[spambayes-dev] Evaluating a training corpus

Thu Jun 12 21:56:18 EDT 2003

[me, last Sunday]
> I'm mulling ways to evaluate the quality of a training corpus, and was
> wondering what the rest of you have tried.

[Tim's response]
> What is the purpose of testing for you?  A useful answer will contain at
> least one number <wink>.

Primary purpose is to find misclassified messages.  Secondary purpose is
to give me a warm fuzzy feeling that Spambayes is #1 (ie. correctly
classifies mail that it has not been trained on).  (There, I got a
number in.)

> timcv does that 10 times (or N times, for whatever N you choose), training
> on (N-1)/N of the messages and scoring the remaining 1/N of them.
[...]
> That's what timcv does if you set N equal to the number of messages (M) in
> the database.  In outline:

Hmmm, OK.  I guess I could use timcv.py then, but rearranging my 18
corpora into 10 directories each would is a bit inconvenient.  So I
tried an end-run around timcv.py by modifying my scoring script to
untrain, score, and retrain.  Here's a simplified version:

"""
import sys 
from spambayes import hammie 
from spambayes import tokenizer 

def score(tokens, label): 
    (prob, clues) = bayes.spamprob(tokens, True) 
    high_clues = ["%s:%.3f" % clue for clue in clues[-5:]] 
    high_clues = ", ".join(high_clues) 
    print "%s: %.3f: %s" % (label, prob, high_clues) 

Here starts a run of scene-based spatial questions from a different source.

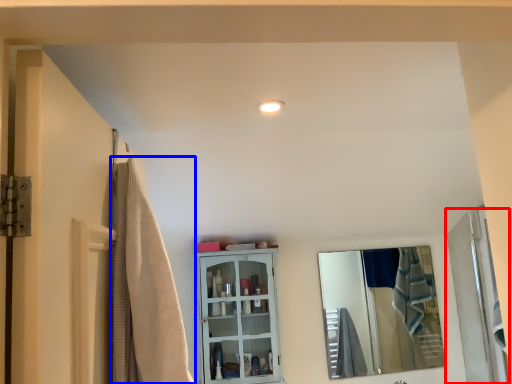
Question: Which object is closer to the camera taking this photo, door (highlighted by a red box) or shower curtain (highlighted by a blue box)?

Choices:
 (A) door
 (B) shower curtain

Answer: (B)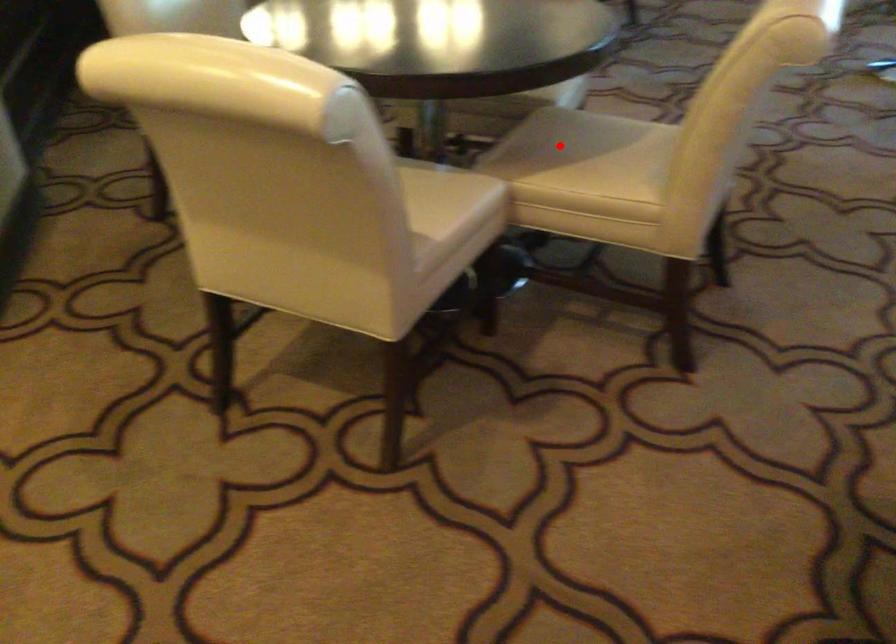
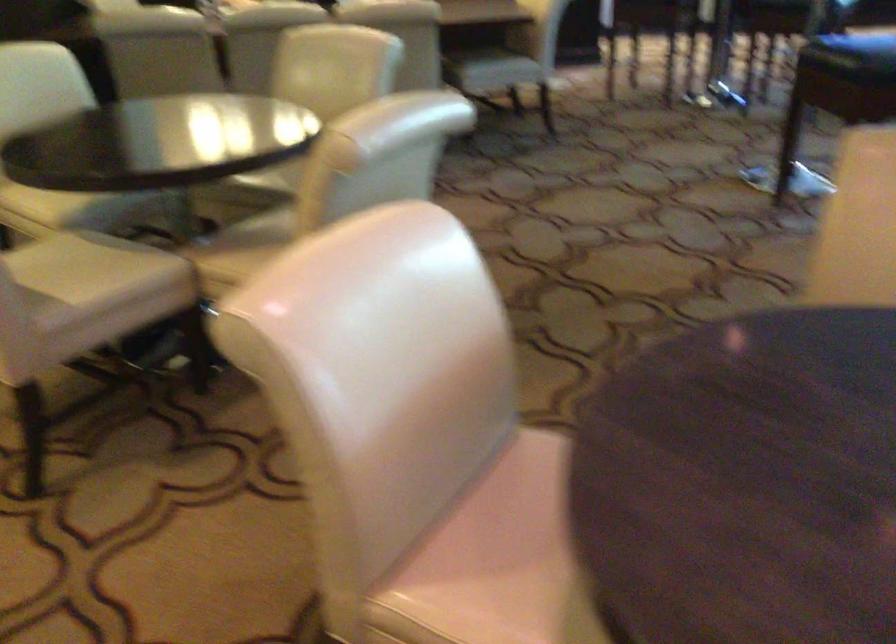
Find the pixel in the second image that matches the highlighted location in the first image.

(259, 234)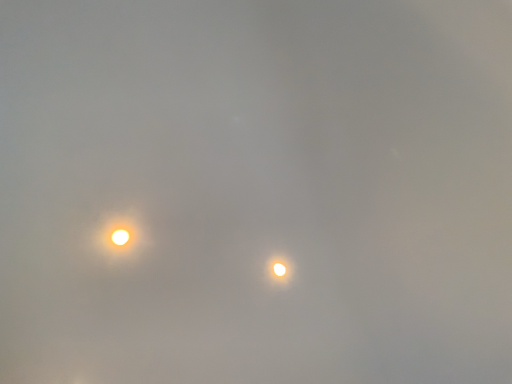
Question: Is point (110, 220) closer or farther from the camera than point (272, 261)?

Choices:
 (A) farther
 (B) closer

Answer: (B)

Question: Would you say bright yellow orb at upper left, which appears as the second moonlight when viewed from the right, is to the left or to the right of bright white sphere at center, which is counted as the first moonlight, starting from the back, in the picture?

Choices:
 (A) left
 (B) right

Answer: (A)

Question: In terms of width, does bright yellow orb at upper left, the 1th moonlight from the left, look wider or thinner when compared to bright white sphere at center, which appears as the second moonlight when viewed from the top?

Choices:
 (A) thin
 (B) wide

Answer: (B)

Question: Considering the positions of point (282, 258) and point (133, 241), is point (282, 258) closer or farther from the camera than point (133, 241)?

Choices:
 (A) farther
 (B) closer

Answer: (A)

Question: In terms of width, does bright white sphere at center, which appears as the second moonlight when viewed from the top, look wider or thinner when compared to bright yellow orb at upper left, the 2th moonlight ordered from the bottom?

Choices:
 (A) wide
 (B) thin

Answer: (B)

Question: From the image's perspective, is bright white sphere at center, arranged as the second moonlight when viewed from the front, positioned above or below bright yellow orb at upper left, which ranks as the 1th moonlight in front-to-back order?

Choices:
 (A) above
 (B) below

Answer: (B)

Question: From a real-world perspective, is bright white sphere at center, the 2th moonlight from the left, positioned above or below bright yellow orb at upper left, the 2th moonlight ordered from the bottom?

Choices:
 (A) above
 (B) below

Answer: (A)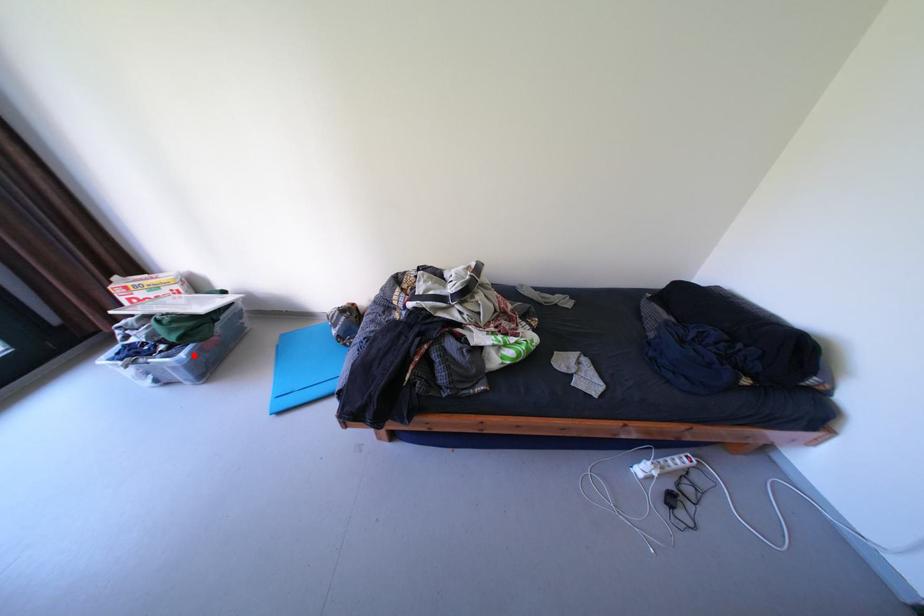
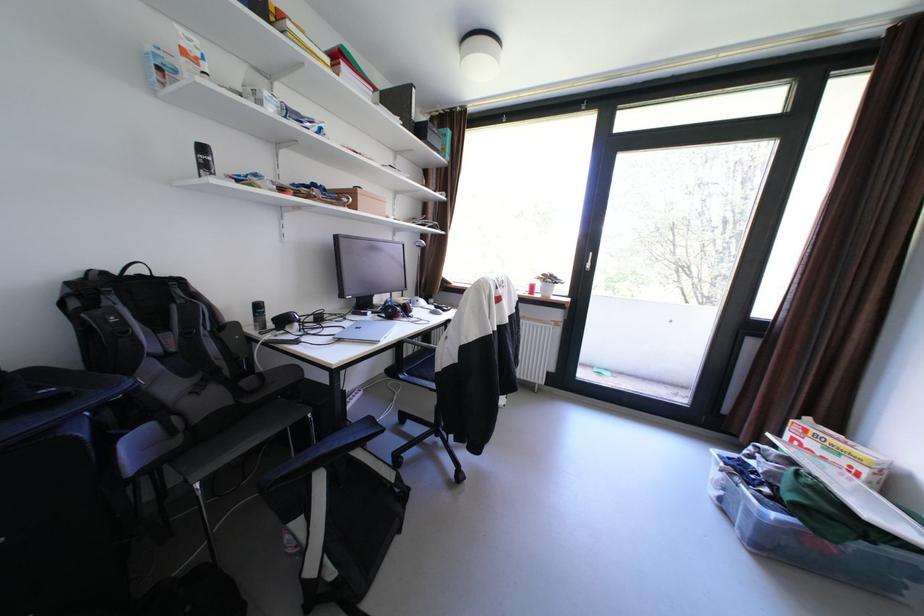
Question: A red point is marked in image1. In image2, is the corresponding 3D point closer to the camera or farther? Reply with the corresponding letter.

Choices:
 (A) The corresponding 3D point is closer.
 (B) The corresponding 3D point is farther.

Answer: (A)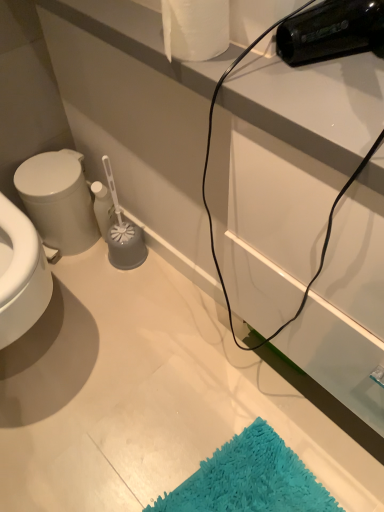
I want to click on vacant region above white glossy bidet at left (from a real-world perspective), so click(48, 172).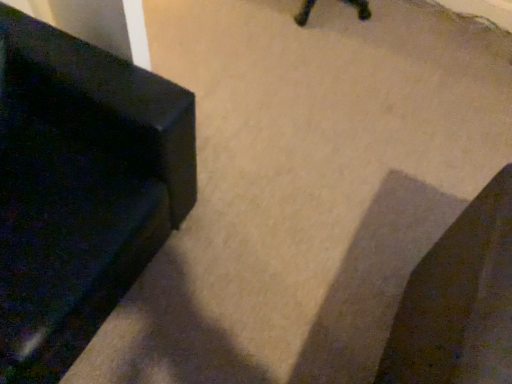
Describe the element at coordinates (80, 188) in the screenshot. I see `matte black tv at left` at that location.

Find the location of a particular element. The width and height of the screenshot is (512, 384). matte black tv at left is located at coordinates (80, 188).

This screenshot has width=512, height=384. I want to click on matte black tv at left, so (x=80, y=188).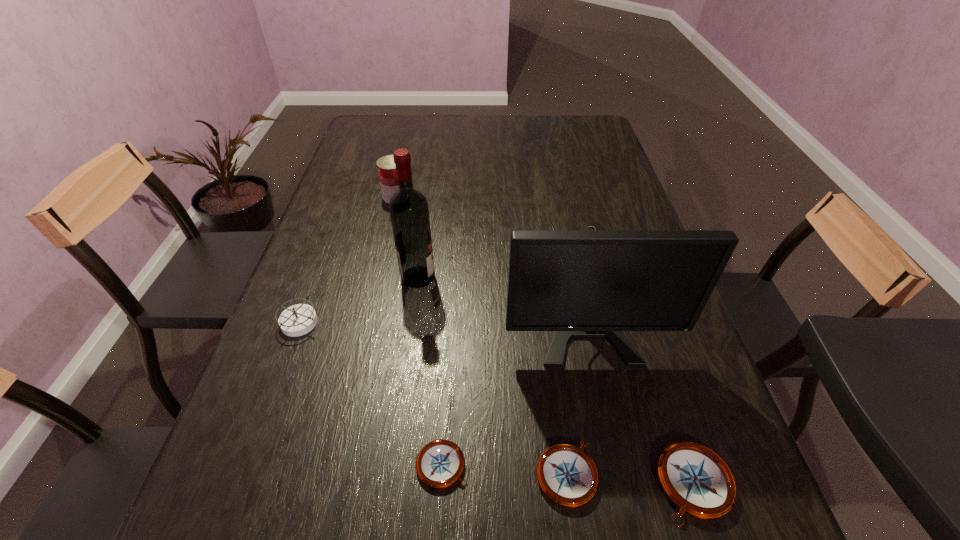
Find the location of a particular element. This screenshot has width=960, height=540. compass that is the closest to the alcohol is located at coordinates (297, 320).

I want to click on blank area in the image that satisfies the following two spatial constraints: 1. on the front side of the fifth tallest object; 2. on the left side of the second compass from right to left, so click(567, 483).

At what (x,y) coordinates should I click in order to perform the action: click on blank space that satisfies the following two spatial constraints: 1. on the front side of the second compass from right to left; 2. on the left side of the third shortest object. Please return your answer as a coordinate pair (x, y). This screenshot has width=960, height=540. Looking at the image, I should click on (567, 483).

The image size is (960, 540). I want to click on vacant region that satisfies the following two spatial constraints: 1. on the front label of the second compass from left to right; 2. on the left side of the fifth shortest object, so click(x=333, y=465).

This screenshot has height=540, width=960. I want to click on free spot that satisfies the following two spatial constraints: 1. on the front and back of the alcohol; 2. on the left side of the third shortest object, so click(389, 483).

I want to click on vacant point that satisfies the following two spatial constraints: 1. on the back side of the shortest compass; 2. on the front label of the can, so pos(458,197).

The image size is (960, 540). What are the coordinates of `free space that satisfies the following two spatial constraints: 1. on the front label of the sixth tallest object; 2. on the left side of the fifth shortest object` in the screenshot? It's located at (331, 474).

At what (x,y) coordinates should I click in order to perform the action: click on free space that satisfies the following two spatial constraints: 1. on the front and back of the alcohol; 2. on the front side of the leftmost compass. Please return your answer as a coordinate pair (x, y). The image size is (960, 540). Looking at the image, I should click on (x=412, y=323).

Locate an element on the screen. free space that satisfies the following two spatial constraints: 1. on the front label of the can; 2. on the right side of the rightmost compass is located at coordinates (328, 483).

Locate an element on the screen. vacant space that satisfies the following two spatial constraints: 1. on the front and back of the alcohol; 2. on the front side of the leftmost compass is located at coordinates (412, 323).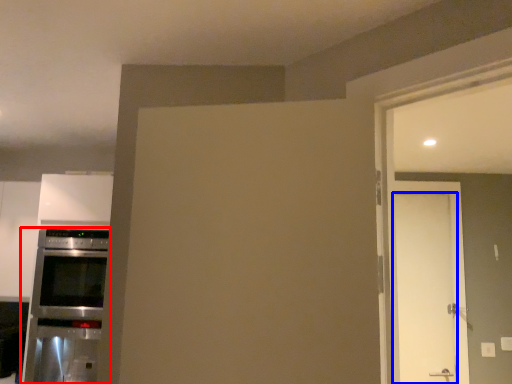
Question: Which object is further to the camera taking this photo, home appliance (highlighted by a red box) or door (highlighted by a blue box)?

Choices:
 (A) home appliance
 (B) door

Answer: (B)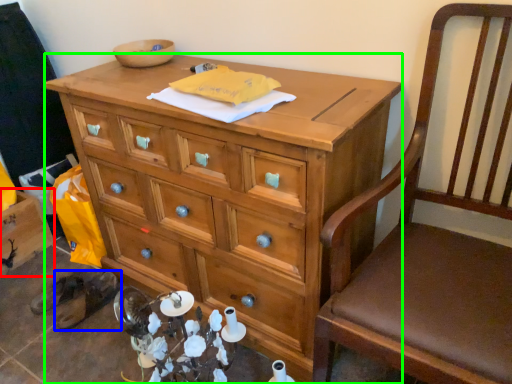
Question: Considering the real-world distances, which object is farthest from cabinetry (highlighted by a red box)? footwear (highlighted by a blue box) or desk (highlighted by a green box)?

Choices:
 (A) footwear
 (B) desk

Answer: (B)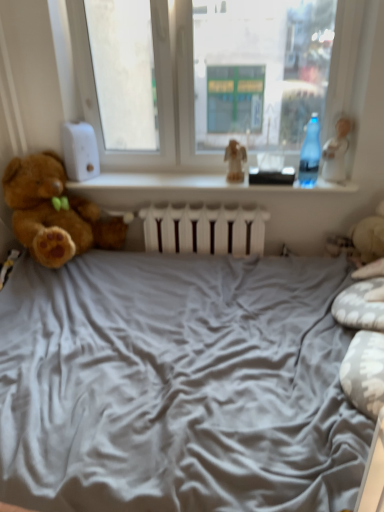
Locate an element on the screen. free point below transparent glass window at center (from a real-world perspective) is located at coordinates (205, 170).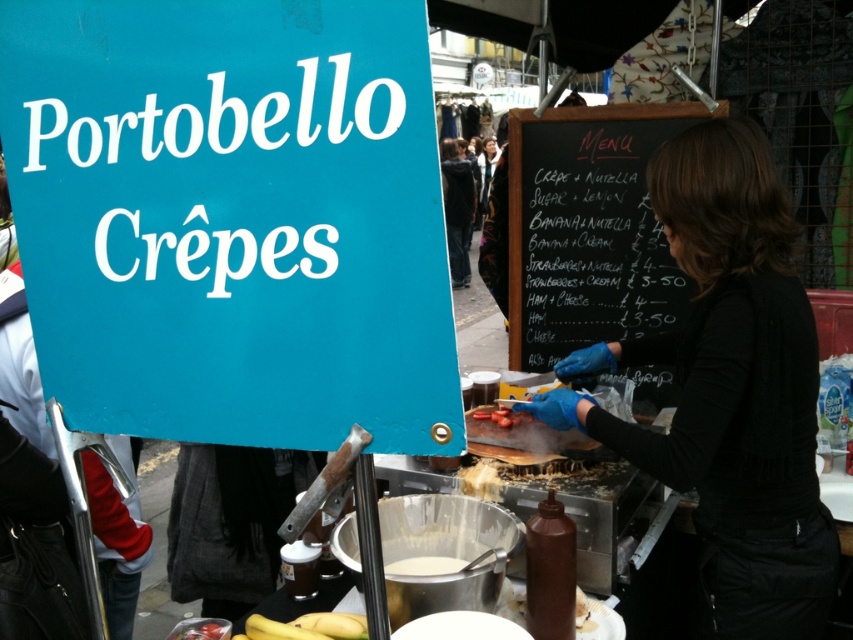
Locate an element on the screen. This screenshot has height=640, width=853. black fabric at center is located at coordinates (729, 388).

Is black fabric at center thinner than black chalkboard menu at center?

Yes, black fabric at center is thinner than black chalkboard menu at center.

Who is more distant from viewer, (724, 221) or (556, 292)?

The point (556, 292) is more distant.

Where is `black fabric at center`? black fabric at center is located at coordinates (729, 388).

How distant is black chalkboard menu at center from smooth tomato at center?

A distance of 31.80 inches exists between black chalkboard menu at center and smooth tomato at center.

Can you confirm if black chalkboard menu at center is positioned to the left of smooth tomato at center?

Incorrect, black chalkboard menu at center is not on the left side of smooth tomato at center.

Locate an element on the screen. black chalkboard menu at center is located at coordinates (589, 228).

What are the coordinates of `black chalkboard menu at center` in the screenshot? It's located at (589, 228).

Based on the photo, who is shorter, black fabric at center or white matte batter at center?

Standing shorter between the two is white matte batter at center.

Find the location of `black fabric at center`. black fabric at center is located at coordinates (729, 388).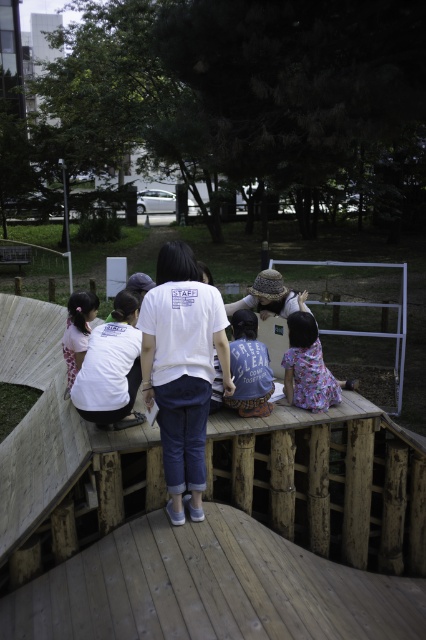
You are a photographer positioned at the edge of the wooden platform. You want to take a photo that includes both the denim shirt at center and the white floral dress at lower left. Based on their positions, which direction should you move to ensure both subjects are in frame?

The denim shirt at center is to the right of the white floral dress at lower left. To include both in the frame, you should move to the left side of the platform so that the white floral dress at lower left comes into view while keeping the denim shirt at center in sight.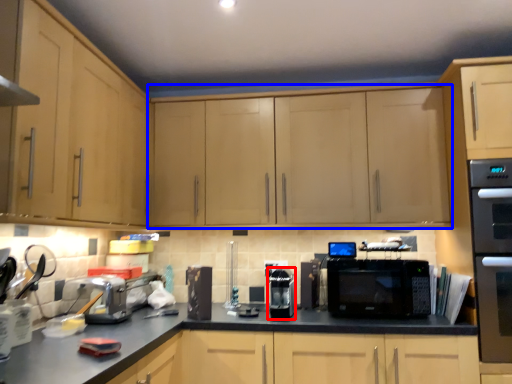
Question: Which point is closer to the camera, appliance (highlighted by a red box) or cabinetry (highlighted by a blue box)?

Choices:
 (A) appliance
 (B) cabinetry

Answer: (A)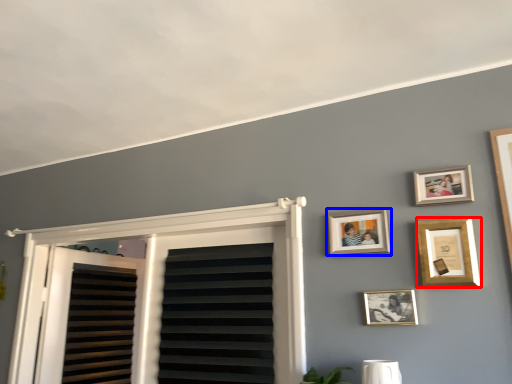
Question: Among these objects, which one is farthest to the camera, picture frame (highlighted by a red box) or picture frame (highlighted by a blue box)?

Choices:
 (A) picture frame
 (B) picture frame

Answer: (B)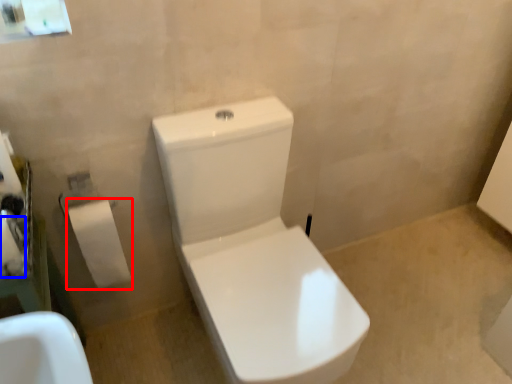
Question: Which point is closer to the camera, toiletry (highlighted by a red box) or toilet paper (highlighted by a blue box)?

Choices:
 (A) toiletry
 (B) toilet paper

Answer: (B)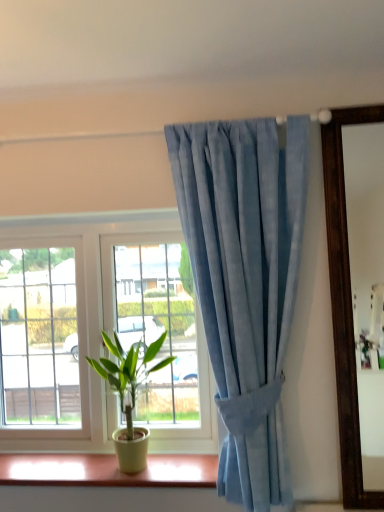
This screenshot has height=512, width=384. In order to click on free spot to the left of green matte plant at lower left in this screenshot , I will do `click(48, 464)`.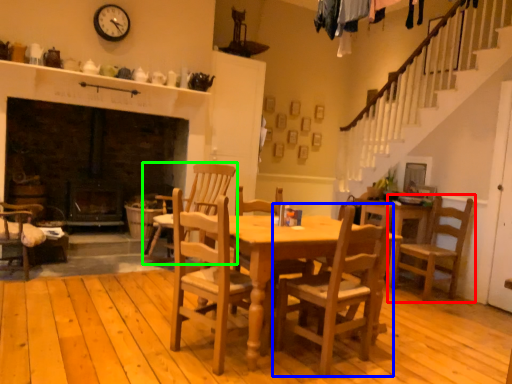
Question: Which object is positioned farthest from chair (highlighted by a red box)? Select from chair (highlighted by a blue box) and chair (highlighted by a green box).

Choices:
 (A) chair
 (B) chair

Answer: (B)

(db_filename, msg_filename) = sys.argv[1:] 
hammie = hammie.open(db_filename, mode="w") 
bayes = hammie.bayes 

# Read and tokenize message (which must be spam) 
message = open(msg_filename).read() 
tokens = list(tokenizer.tokenize(message)) 

# Score with that message (presumably) in the database. 
score(tokens, "initial") 

# Untrain (ie. remove this message from the database) and score again 
# (this is where we assume the message is spam). 
bayes.unlearn(tokens, True) 
score(tokens, "unlearn") 

# Retrain and score one last time.  Should give identical results 
# to the initial scoring... but doesn't! 
bayes.learn(tokens, True) 
score(tokens, "relearn") 
"""

...does that look correct?  It seems to work with a pickle store, but
I'm getting weird results with a DB store.  I think that's another issue
though -- see my next post...

        Greg
-- 
Greg Ward <gward at python.net>                         http://www.gerg.ca/
Jesus Saves -- and you can too, by redeeming these valuable coupons!